◆ List of tasks
A. Transcribe the passage of the guide for shareholders of a new company starting at "This Guide is" and ending at "or casting vote.".
B. According to the guide for shareholders of a new company, who do the Articles frequently give a second or casting vote when the Directors are deadlocked?
C. Resume the guide for shareholders of a new company, writing on from its last sentence.

This Guide is intended to highlight some of the key matters that need to be considered by shareholders on the establishment of a new Company.
It may be helpful at the outset to mention the distinction implicit in company law between “management decisions” and “ownership decisions”.
The Articles of Association will invariably provide that the business of the Company is to be managed by the Directors.
Accordingly day to day management decisions will be decided upon by the Directors who will make decisions on the basis of a majority vote. In the event of deadlock the Articles frequently provide that the Chairman shall have a second or casting vote.
Accordingly, the Board by majority vote can decide to take on or dismiss employees (including terminating the contracts of employment of Executive Directors), decide to acquire or dispose of premises and to enter into commitments of a capital or income nature.
Ownership decisions on the other hand are made by the shareholders in general meeting. One of the key powers of the shareholders is the power to appoint and remove Directors (although the Board usually have the ability to fill casual vacancies). Other matters reserved to the decision of the shareholders include increasing and authorising the issue of additional share capital, approving each year’s audited accounts and any recommendation by the Directors as to payments of dividend, changing the constitution of the Company and decisions to wind-up the Company. Some of these matters require approval by a 51% majority of shareholders who attend and vote, others require a 75% majority.
In view of the company law position noted in the introduction it is sometimes considered appropriate by shareholders to enter in to voting agreements. These may provide for a different majority (or perhaps unanimity) in relation to certain (or perhaps all) management or ownership decisions. Such agreements may blur the distinction between management issues and ownership issues. Whether an agreement to vary the operation of general company law on these matters should be entered into will need to be carefully considered by the promoters of the new Company in conjunction with their professional advisers.
There is a danger that an over elaborate voting agreement may lead to an undesirable deadlock. Attached to this memorandum are two annexures which list some of the key ownership and management issues which may be the subject of a shareholders agreement.

Stored data entries:
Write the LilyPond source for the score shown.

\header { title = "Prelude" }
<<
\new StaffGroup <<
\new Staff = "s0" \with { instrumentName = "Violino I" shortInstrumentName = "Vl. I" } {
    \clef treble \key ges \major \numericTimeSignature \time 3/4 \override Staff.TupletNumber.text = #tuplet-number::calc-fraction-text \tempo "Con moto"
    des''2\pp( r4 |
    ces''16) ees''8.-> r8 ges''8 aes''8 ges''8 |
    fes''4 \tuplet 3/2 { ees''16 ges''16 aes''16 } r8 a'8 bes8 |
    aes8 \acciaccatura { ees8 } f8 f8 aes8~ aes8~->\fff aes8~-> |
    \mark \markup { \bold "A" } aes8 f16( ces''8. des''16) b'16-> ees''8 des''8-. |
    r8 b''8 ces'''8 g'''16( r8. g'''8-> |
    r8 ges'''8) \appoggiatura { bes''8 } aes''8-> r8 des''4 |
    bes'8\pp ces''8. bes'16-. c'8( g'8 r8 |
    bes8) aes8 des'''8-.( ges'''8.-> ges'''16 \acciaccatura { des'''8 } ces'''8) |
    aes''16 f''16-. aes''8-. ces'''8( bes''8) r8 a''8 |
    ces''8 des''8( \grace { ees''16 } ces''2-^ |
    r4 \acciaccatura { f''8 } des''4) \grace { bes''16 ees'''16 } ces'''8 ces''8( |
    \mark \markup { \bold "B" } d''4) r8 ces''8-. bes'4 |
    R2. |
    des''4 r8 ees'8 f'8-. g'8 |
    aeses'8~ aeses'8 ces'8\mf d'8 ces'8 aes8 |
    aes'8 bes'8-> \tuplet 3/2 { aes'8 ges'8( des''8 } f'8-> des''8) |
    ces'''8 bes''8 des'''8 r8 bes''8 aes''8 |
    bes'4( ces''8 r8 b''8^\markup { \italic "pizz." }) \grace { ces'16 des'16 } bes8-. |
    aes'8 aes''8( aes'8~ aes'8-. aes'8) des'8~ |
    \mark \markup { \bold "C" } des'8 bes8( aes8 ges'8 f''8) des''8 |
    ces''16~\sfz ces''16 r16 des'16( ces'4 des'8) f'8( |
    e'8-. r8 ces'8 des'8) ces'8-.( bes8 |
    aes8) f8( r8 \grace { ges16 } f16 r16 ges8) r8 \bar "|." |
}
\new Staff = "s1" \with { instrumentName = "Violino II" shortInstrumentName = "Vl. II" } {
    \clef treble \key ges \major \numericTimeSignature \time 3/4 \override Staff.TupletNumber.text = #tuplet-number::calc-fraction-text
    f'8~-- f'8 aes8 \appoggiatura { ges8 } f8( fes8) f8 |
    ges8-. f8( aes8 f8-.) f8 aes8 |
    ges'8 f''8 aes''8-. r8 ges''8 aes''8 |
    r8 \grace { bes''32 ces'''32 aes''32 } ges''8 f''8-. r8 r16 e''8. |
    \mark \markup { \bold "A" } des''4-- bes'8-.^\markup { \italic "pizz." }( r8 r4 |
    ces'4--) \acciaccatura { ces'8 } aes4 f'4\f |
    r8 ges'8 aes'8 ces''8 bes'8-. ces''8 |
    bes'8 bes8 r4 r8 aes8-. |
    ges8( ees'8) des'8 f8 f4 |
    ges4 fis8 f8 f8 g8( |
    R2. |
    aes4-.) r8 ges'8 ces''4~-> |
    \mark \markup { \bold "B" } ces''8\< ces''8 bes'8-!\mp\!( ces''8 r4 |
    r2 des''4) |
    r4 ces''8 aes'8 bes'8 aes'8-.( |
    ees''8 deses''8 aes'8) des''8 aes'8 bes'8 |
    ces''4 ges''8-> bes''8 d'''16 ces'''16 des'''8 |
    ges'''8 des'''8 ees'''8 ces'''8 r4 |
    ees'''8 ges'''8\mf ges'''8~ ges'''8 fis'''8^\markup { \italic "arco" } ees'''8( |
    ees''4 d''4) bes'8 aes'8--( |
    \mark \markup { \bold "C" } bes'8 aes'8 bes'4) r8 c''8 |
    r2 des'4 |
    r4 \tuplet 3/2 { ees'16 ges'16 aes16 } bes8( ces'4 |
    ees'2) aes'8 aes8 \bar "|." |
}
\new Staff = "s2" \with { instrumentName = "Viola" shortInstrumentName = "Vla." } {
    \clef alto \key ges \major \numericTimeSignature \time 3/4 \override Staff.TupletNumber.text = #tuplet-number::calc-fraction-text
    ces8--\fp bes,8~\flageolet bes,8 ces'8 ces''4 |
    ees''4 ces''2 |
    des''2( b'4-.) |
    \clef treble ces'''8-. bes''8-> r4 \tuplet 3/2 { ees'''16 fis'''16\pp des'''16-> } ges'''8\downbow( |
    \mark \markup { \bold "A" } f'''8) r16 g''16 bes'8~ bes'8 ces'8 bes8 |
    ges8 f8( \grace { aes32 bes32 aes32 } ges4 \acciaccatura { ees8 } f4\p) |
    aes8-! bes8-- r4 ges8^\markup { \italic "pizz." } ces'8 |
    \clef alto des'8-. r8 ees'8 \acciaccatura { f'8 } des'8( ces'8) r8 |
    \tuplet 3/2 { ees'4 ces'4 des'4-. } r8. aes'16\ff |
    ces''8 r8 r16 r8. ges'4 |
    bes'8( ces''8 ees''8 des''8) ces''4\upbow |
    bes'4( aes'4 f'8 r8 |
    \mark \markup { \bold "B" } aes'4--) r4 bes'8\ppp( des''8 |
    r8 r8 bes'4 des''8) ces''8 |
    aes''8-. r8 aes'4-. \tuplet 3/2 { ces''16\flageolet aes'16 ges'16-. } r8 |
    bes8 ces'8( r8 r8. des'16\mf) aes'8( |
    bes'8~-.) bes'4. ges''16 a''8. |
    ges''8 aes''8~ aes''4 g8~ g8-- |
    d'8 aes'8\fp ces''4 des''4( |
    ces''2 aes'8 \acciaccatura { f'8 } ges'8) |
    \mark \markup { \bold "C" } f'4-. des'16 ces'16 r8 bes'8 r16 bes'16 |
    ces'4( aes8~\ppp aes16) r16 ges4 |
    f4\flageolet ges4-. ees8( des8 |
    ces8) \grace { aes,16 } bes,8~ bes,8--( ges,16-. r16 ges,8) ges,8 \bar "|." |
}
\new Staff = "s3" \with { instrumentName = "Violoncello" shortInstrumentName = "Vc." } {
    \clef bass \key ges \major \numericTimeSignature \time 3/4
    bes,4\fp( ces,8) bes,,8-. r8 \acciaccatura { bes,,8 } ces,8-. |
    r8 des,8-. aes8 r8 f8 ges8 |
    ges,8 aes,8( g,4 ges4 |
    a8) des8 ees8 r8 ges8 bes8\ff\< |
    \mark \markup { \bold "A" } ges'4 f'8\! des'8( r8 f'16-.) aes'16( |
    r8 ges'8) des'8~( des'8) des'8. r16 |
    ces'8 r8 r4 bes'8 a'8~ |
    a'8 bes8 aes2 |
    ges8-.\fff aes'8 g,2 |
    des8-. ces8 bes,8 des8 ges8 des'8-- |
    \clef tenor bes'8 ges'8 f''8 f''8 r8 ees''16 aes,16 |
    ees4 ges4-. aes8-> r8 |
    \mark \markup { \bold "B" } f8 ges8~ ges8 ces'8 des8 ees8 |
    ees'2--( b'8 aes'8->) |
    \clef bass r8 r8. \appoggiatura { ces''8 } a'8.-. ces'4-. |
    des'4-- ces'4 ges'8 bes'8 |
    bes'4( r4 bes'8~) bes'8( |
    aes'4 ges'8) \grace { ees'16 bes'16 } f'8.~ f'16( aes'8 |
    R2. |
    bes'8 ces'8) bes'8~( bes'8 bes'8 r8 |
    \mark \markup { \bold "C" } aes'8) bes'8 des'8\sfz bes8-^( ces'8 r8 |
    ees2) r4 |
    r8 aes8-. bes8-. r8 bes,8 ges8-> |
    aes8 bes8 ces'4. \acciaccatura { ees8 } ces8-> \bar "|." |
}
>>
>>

◆ Answers for the tasks
A.
This Guide is intended to highlight some of the key matters that need to be considered by shareholders on the establishment of a new Company.
It may be helpful at the outset to mention the distinction implicit in company law between “management decisions” and “ownership decisions”.
The Articles of Association will invariably provide that the business of the Company is to be managed by the Directors.
Accordingly day to day management decisions will be decided upon by the Directors who will make decisions on the basis of a majority vote. In the event of deadlock the Articles frequently provide that the Chairman shall have a second or casting vote.

B. The Chairman.

C.
Each Company will be different and there will rarely be an “off the peg” solution. However, it is worthwhile making the following general observations:-
(a) An institution investing in a new Company (perhaps in the context of a management buy-out or buy-in) will frequently be in a minority shareholder. Invariably they will seek for themselves undertakings from the other shareholders that certain ownership or management decisions (as listed in the annexures) will not be made without their written consent (or perhaps the consent of a Special Director appointment by them at a relevant Board Meeting). If the institution holds a strategic or “Balancing” shareholding the other shareholders may well be content to rely upon the decision of such institution to resolve any disputes between them. Indeed, an institution will be unlikely to agree to enter into a voting agreement to support other minority shareholders.
They might also be wary of voting agreements between other minority shareholders which for example, entrench a particular shareholder on the Board. Accordingly, the points made below will often only be relevant in the context of a Company without institutional shareholders.
(b) A deadlock structure can be devised for a “partnership” Company (even if shareholders do not hold shares equally) whereby shares are designated as “A” and “B” ordinary shares. Each class of shares has the right to appoint (say) two Directors (“A” Directors and “B” Directors). The Chairman’s casting vote is excluded and it is stipulated that no meetings of the Board or General Meeting are quorate unless an “A” Director and “B” Director and “A” Shareholder and “B” Shareholder as appropriate are present. Similarly, no resolutions (or perhaps resolutions on certain key issues) are to be validly passed without the affirmative vote of “A” and “B” Directors or shareholders as appropriate.
The structure can be adopted for companies with three or more shareholders by creating “C” and/or “D” ordinary shares.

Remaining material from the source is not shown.